Monday, July 27, 2009
Five More Movies From 2009 Seen In 2009
The Hurt Locker is my new Favorite Film Of 2009, proving that a "celebrated art film" can engage me more than a "masterpiece of craft" like Drag Me To Hell (of course, that I'm calling a war thriller by the director of Point Break an "art film" says a lot about movies today). Sitting nervously through each tense, masterfully composed set-piece (yes, a film shot with hand-helds can feature composition!), I wondered if Kathryn Bigelow would eventually pull out In The Valley Of Elah's tattered American flags or the auteur-addled fury of Redacted. But where those films obsessed over crimes hidden in the name of wartime patriotism, The Hurt Locker finds plenty of madness and horror - as well as heroism - in war itself. And when it finally trades near-death experiences for the cereal aisle, the focus remains on soldiers and their reality, not the rest of us. As familiar as some of the observations and archetypes are, Bigelow makes them haunt.
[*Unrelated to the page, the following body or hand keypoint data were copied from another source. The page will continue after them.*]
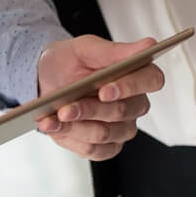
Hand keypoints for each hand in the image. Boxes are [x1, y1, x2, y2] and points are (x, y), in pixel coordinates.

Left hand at [33, 35, 164, 160]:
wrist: (44, 80)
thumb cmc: (69, 61)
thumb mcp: (85, 48)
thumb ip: (114, 50)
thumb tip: (146, 46)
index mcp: (136, 74)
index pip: (151, 80)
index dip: (130, 87)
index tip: (105, 90)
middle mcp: (134, 103)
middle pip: (123, 112)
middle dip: (91, 109)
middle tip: (66, 107)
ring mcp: (122, 127)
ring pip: (105, 134)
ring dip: (77, 125)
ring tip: (56, 116)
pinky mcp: (106, 146)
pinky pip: (94, 150)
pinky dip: (70, 138)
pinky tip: (53, 126)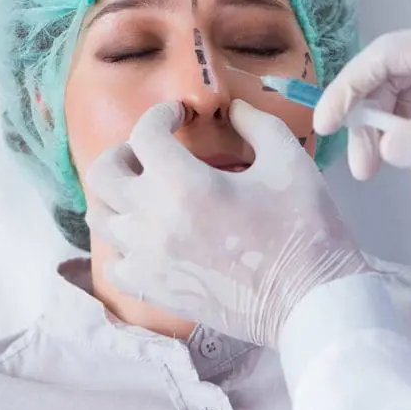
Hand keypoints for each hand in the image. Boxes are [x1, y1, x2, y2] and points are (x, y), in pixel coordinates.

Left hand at [85, 100, 371, 347]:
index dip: (161, 115)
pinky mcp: (154, 290)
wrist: (308, 300)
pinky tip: (150, 236)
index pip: (146, 134)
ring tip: (146, 191)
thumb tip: (234, 108)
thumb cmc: (305, 228)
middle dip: (125, 151)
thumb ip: (256, 124)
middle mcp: (152, 221)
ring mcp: (147, 260)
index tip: (180, 116)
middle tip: (153, 152)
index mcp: (183, 184)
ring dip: (118, 196)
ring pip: (101, 218)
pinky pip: (116, 262)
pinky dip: (124, 243)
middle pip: (103, 173)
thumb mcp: (289, 161)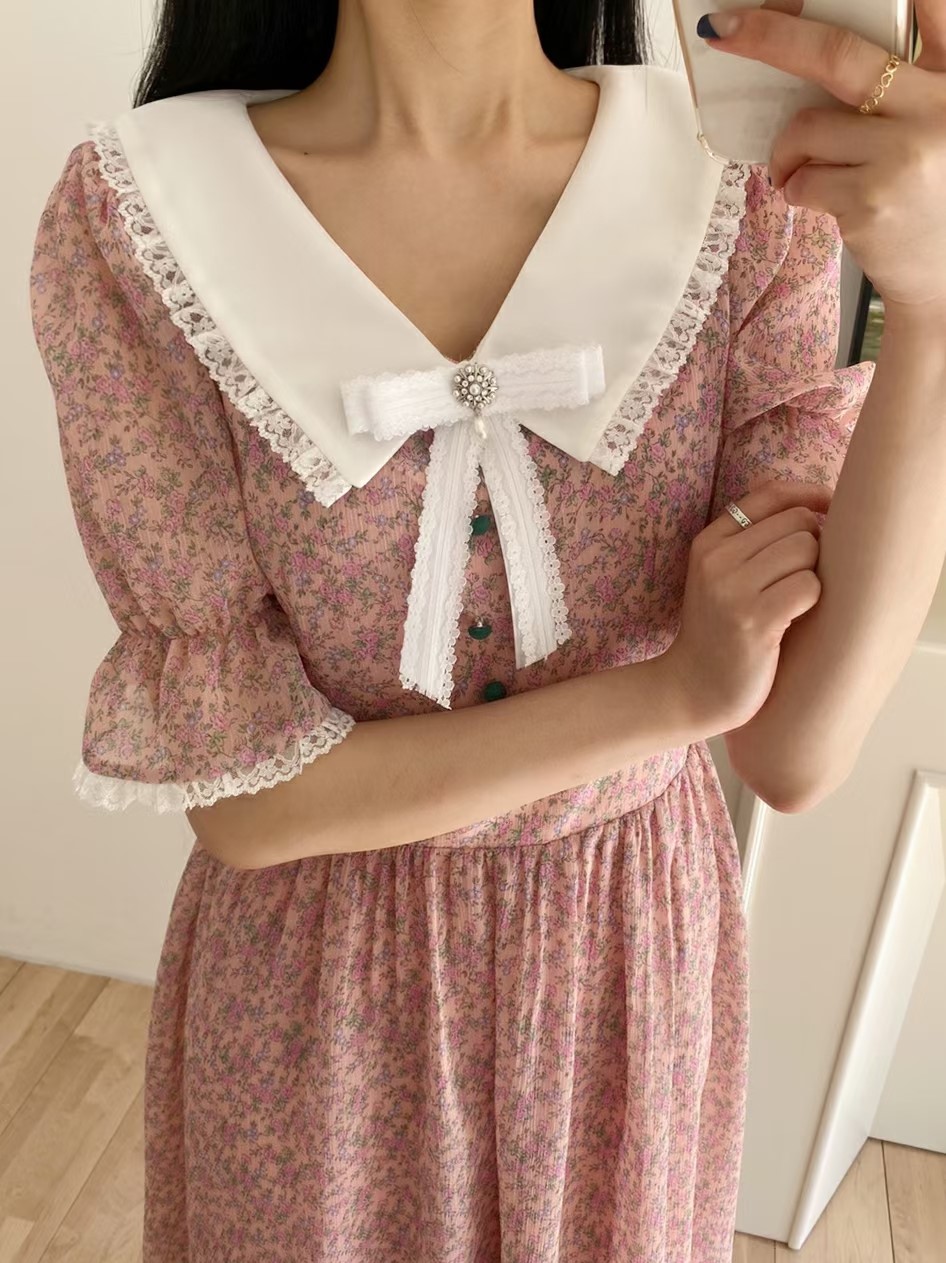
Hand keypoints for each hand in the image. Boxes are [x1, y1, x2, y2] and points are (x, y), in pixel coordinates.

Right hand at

Due to my monaural hearing, experiencing war has never been an option, let alone a threat. But with my impeding nuptuals, The Hangover struck close to the bone. While I'm more than a little burnt on the "perils of slumming, i.e. psychotic ethnics" strain of American comedy, this successfully exploited my desire for some obnoxious male camraderie before the Big Day. I'm thinking bowling.
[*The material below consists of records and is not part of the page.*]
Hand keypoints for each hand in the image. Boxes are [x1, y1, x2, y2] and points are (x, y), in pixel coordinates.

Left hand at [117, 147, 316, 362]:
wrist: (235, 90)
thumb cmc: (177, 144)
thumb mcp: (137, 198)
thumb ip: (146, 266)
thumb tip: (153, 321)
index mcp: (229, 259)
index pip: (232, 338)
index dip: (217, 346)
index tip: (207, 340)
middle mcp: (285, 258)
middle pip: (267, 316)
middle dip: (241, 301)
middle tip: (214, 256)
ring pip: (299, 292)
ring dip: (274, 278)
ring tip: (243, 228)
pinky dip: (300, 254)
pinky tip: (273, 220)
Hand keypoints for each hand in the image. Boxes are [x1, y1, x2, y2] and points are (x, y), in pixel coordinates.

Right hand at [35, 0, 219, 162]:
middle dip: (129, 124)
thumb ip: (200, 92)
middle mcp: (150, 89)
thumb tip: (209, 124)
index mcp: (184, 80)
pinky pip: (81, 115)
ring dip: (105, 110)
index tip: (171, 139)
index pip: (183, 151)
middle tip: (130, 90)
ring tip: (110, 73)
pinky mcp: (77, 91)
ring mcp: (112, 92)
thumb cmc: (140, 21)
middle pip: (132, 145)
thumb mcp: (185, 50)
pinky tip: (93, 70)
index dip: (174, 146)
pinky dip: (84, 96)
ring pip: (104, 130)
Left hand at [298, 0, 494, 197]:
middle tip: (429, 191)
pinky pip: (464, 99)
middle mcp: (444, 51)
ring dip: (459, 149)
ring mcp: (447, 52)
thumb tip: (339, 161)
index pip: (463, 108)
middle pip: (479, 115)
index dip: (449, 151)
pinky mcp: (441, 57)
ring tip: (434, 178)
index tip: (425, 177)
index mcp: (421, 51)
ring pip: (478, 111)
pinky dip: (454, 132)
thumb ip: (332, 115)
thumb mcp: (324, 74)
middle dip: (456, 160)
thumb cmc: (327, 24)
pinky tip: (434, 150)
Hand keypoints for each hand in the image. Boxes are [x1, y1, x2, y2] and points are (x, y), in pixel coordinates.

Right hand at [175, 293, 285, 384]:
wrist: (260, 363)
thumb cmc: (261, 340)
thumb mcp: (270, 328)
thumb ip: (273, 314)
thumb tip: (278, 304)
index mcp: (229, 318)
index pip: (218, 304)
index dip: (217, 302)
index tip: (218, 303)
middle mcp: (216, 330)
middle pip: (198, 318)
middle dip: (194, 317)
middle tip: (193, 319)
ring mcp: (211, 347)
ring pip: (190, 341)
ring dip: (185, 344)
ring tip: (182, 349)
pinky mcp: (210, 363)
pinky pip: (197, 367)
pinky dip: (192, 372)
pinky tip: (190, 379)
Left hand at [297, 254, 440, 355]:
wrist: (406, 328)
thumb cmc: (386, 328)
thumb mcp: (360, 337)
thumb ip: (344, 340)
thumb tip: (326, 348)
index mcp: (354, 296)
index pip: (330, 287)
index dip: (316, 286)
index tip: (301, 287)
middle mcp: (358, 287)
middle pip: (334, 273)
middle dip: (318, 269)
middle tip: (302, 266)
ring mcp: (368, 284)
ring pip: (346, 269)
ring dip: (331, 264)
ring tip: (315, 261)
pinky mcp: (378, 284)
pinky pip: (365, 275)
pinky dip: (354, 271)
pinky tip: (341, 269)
The sci-fi psychodrama Moon could be titled Too Many Sam Rockwells! except you can never have too many Sam Rockwells. The closing voice-over suggests there may have actually been some kind of pointed message or metaphor to the hero's dilemma - something about corporations treating us like gristle, mabye? - but I enjoyed it as a b-movie no one bothered to put a serial killer in. Kevin Spacey's emoticon-loving HAL is nowhere as insufferable as you'd assume.
Dead Snow isn't so much the arrival of the next Sam Raimi, as the appearance of a Sam Raimi fan in Norway. The zombies are Nazis mostly for aesthetic purposes (those coats!) and for all the attention the filmmakers probably gave the international marketplace, I doubt any set piece or performance will make the whimsical gore canon. But hey, Nazi zombies.
I won't give away the novelty about the villain in Orphan, even though I guessed it from the trailer. Ok, I will. The child playing the Orphan is actually playing a 30-something serial killer with Andy Milonakis' hormone condition. I'm spoiling because a) the producers - who include Leonardo DiCaprio! - hired a 12 year old to play an adult serial killer that regularly traumatizes a deaf child - WHY, LEO? WHY? - and b) this knowledge shouldn't affect whether you find the movie entertaining as shameless trash. As in the superior Joshua (with Sam Rockwell!), Vera Farmiga plays the troubled mother of the Bad Seed. Unlike Flightplan and The Skeleton Key, Peter Sarsgaard doesn't signify his evil at the climax by turning around slowly and squinting. It's a shame - a real twist would have been that Papa Sarsgaard knowingly adopted an adult for some wife-offing, faux-Humbert Humbert shenanigans. Who else could have bought her all those blacklight markers for her secretly psychotic drawings?